Иррациональный парадокс Просвещения. Англосаксонский цугцванг (Извеков, Голик) - страница 52

Прагматизм, по мнению Б. Рассела, представляет собой попытку возвести надстройку веры на фундаменте скептицизма. Но это ведет к глубоко утопическому отношению к миру или, по его выражению, к «космической непочтительности». «Понятие “истины” как чего-то зависящего от фактов, в значительной степени не поддающихся человеческому контролю, было одним из способов, с помощью которых философия внедряла необходимый элемент скромности, – пишет Б. Рассел. – Если это ограничение скромности снято, то делается дальнейший шаг по пути к определенному виду сумасшествия – отравлению властью» [341, с. 749].

Иллюзии Ницше и прагматистов очень похожи. Иррационалистический способ «бегства» от реальности и прагматическая утопия смысла были «синтезированы» философией жизни. Вполне возможно, правильнее было бы сказать, что с точки зрения кризисного рассмотрения эпохи они все утверждают одно и то же. А. Бергсон провозгласил интуицию единственным инструментом познания, в котором роль разума совершенно несущественна [48; 49; 50]. Неудивительно, что тем самым ставились под сомнение любые цели действительности, которые могли бы быть разумны. Коль скоро разум неспособен отыскать смысл, то не стоит на него рассчитывать и тратить усилия попусту. Поэтому лучшим признавалось доверие становлению жизни, процессу «действия ради действия», ведущую роль в котором занимает инстинкт. Признание неспособности человеческого разума устанавливать человеческие же цели заставило выбрать что-то другое в качестве ведущей силы. Если на этот случай уже не находилось ничего внечеловечески божественного, то оставалась только ускользающая от познания внутренняя сила «животной жизни».

В такой попытке заменить разум доверием силе жизненной эволюции виден страх – неизбежный спутник кризисного сознания. Абсолютный пессимизм человека без смысла и в самом деле ужасает. Легче и приятнее не думать об этом, решив, что за человека все сделает сама жизнь.

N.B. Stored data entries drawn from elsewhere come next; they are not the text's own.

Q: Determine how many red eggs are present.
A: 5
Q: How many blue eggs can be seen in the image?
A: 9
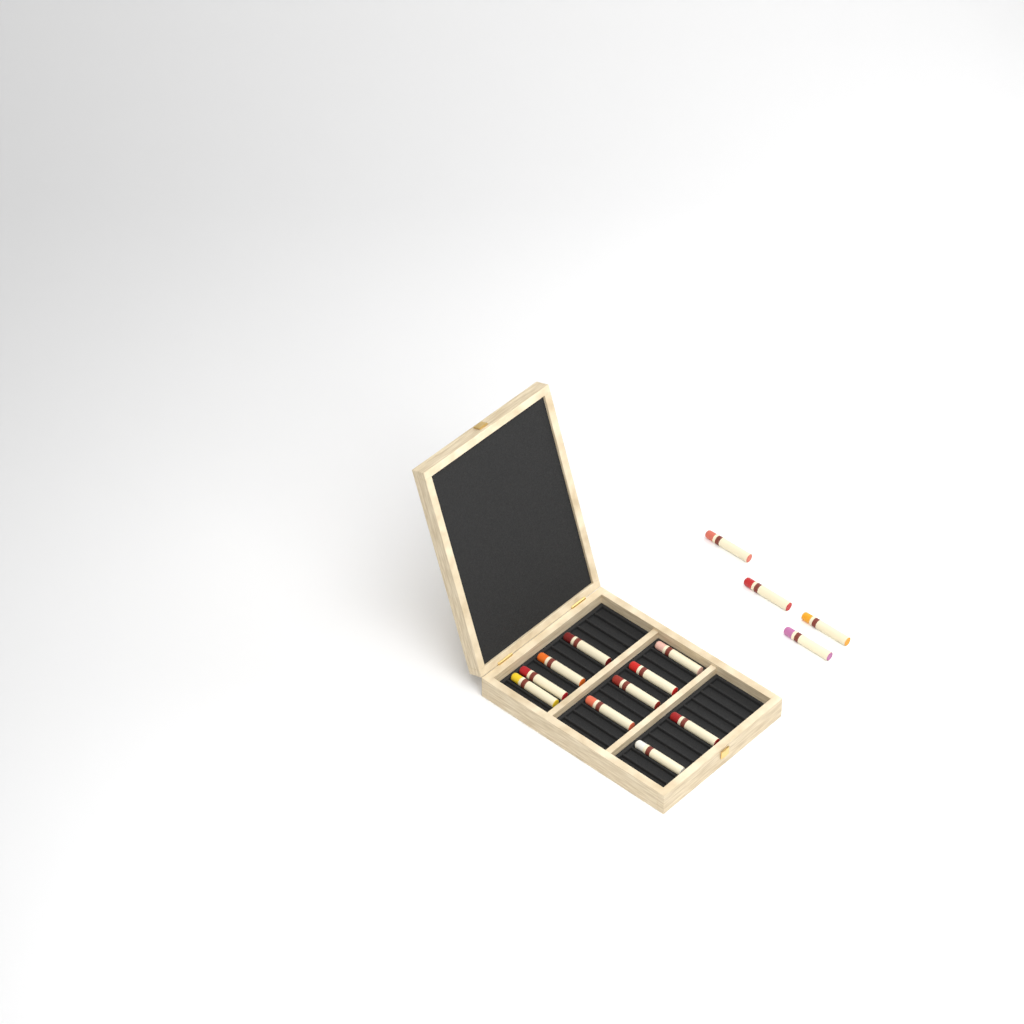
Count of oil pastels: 14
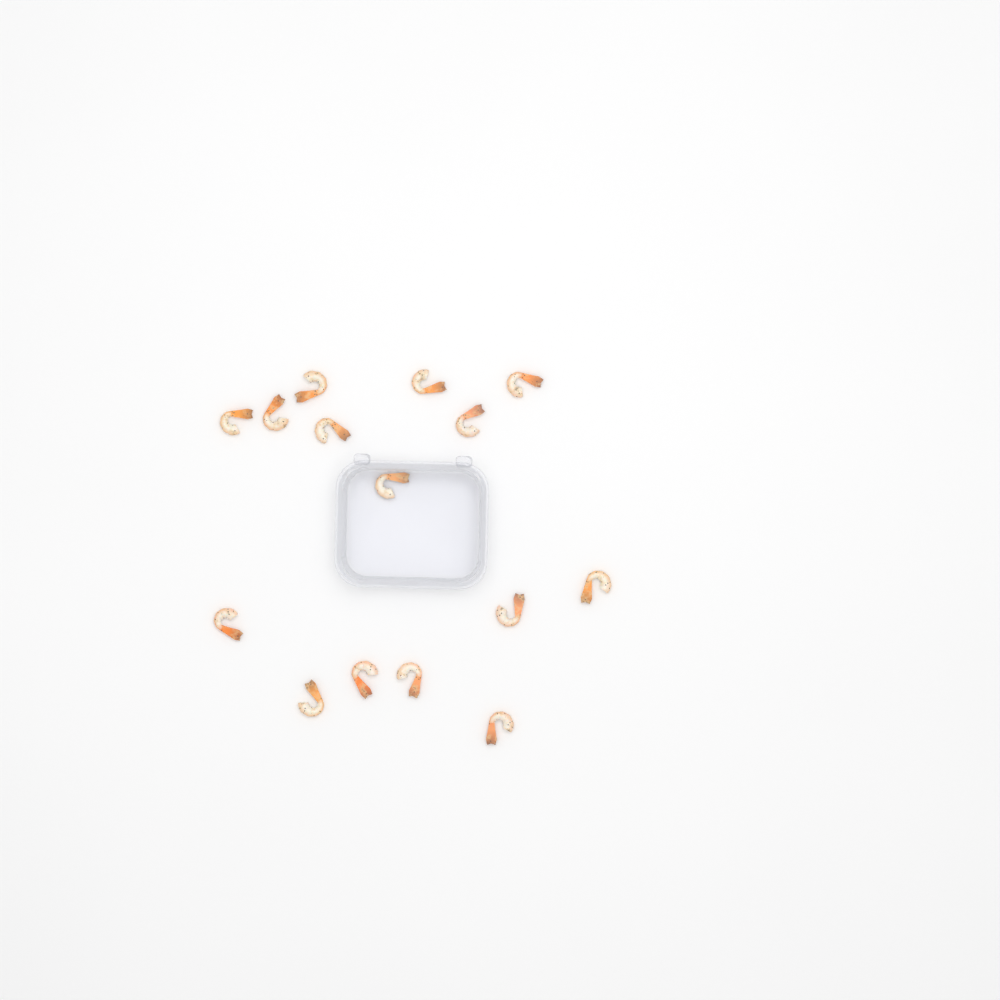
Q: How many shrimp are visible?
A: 15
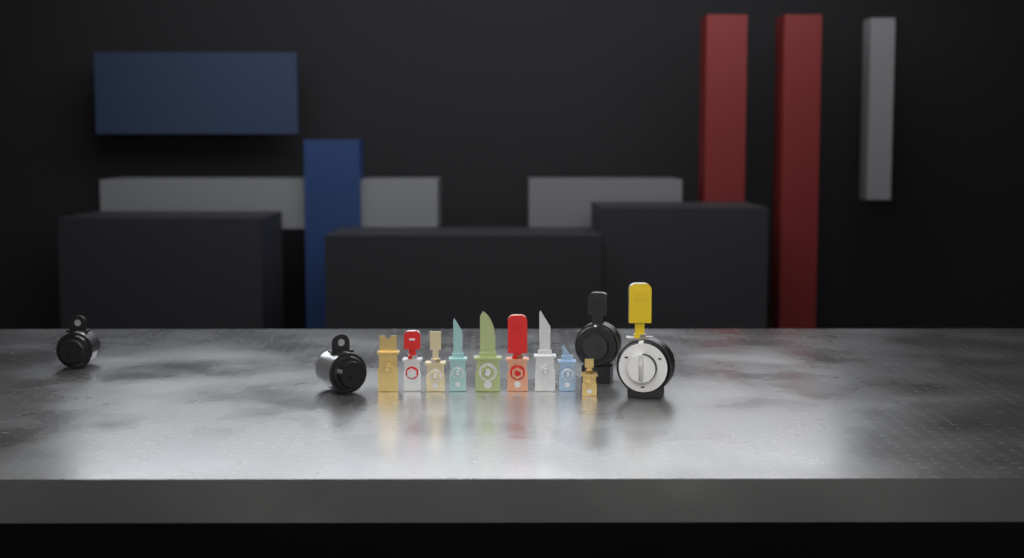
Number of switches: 14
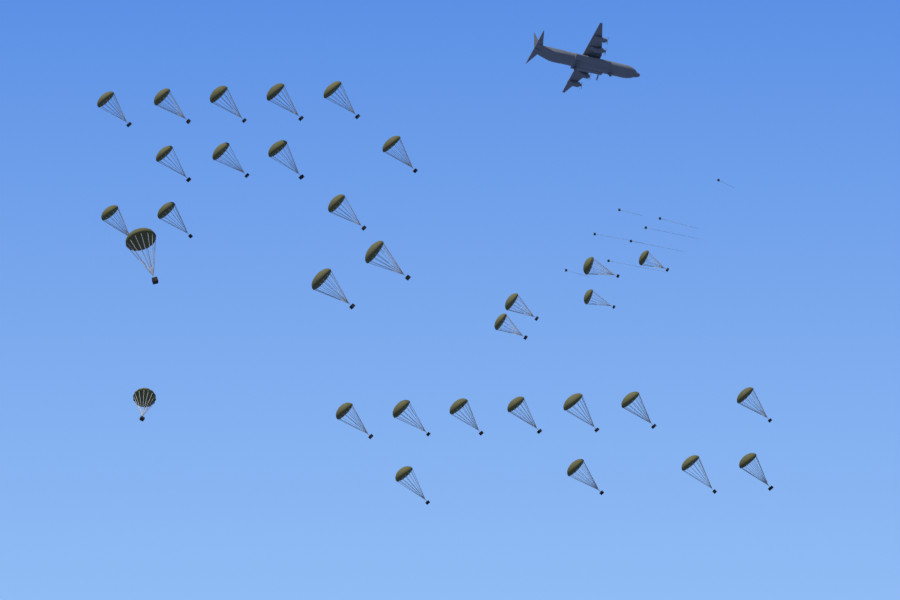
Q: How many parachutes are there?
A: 32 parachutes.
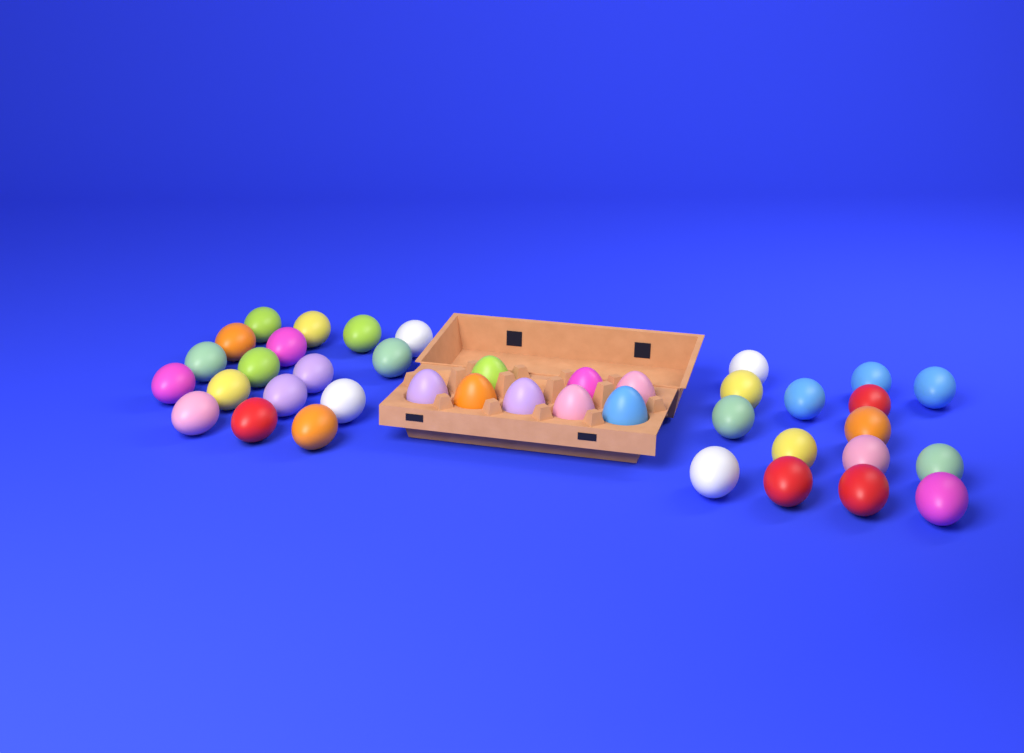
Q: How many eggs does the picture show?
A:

Здесь спонтанность алогично противополагается невозможности иначе преодолеть неопределенность смысла, отчего последняя только многократно усиливается, по крайней мере потому, что цели животной жизни принципиально отличаются от целей человеческого разума. Взгляды В. Дильтея развиваются в схожей перспективе [167; 168].

При всем отличии деталей философии Г. Зиммеля от бергсоновской их принципиальные позиции весьма близки. По Зиммелю, жажда новых форм разрушила старые. Прежде всего пали все «центральные идеи», от античной идеи субстанциально единого бытия и средневековой идеи божества до ренессансного идеала природы и метафизической цели нравственного Я в Просвещении. Взамен утраченных никаких новых идей, определяемых разумом, не воздвиглось: новая органичная идея культуры невозможна, так как сами явления, которые ей надлежало бы охватить, стали слишком многообразны, разнородны, чтобы допустить вероятность такого их идейного объединения. При этом все утилитарные формы, хотя и происходят от разума, но в качестве «верховных» целей признаются непригодными. Поэтому естественно возникает бунт против всяких устоявшихся форм вообще, исход которого непредсказуем. Само по себе это уже признак кризисной неопределенности, который нисколько не преодолевается установкой на то, что у жизни нет никакого другого смысла и цели, чем она сама. Г. Зиммель допускает, что Абсолютный мир, может быть, и «возвышается» над жизнью, но он «остается вечной мировой тайной» [185, c. 397], что звучит еще более неопределенно.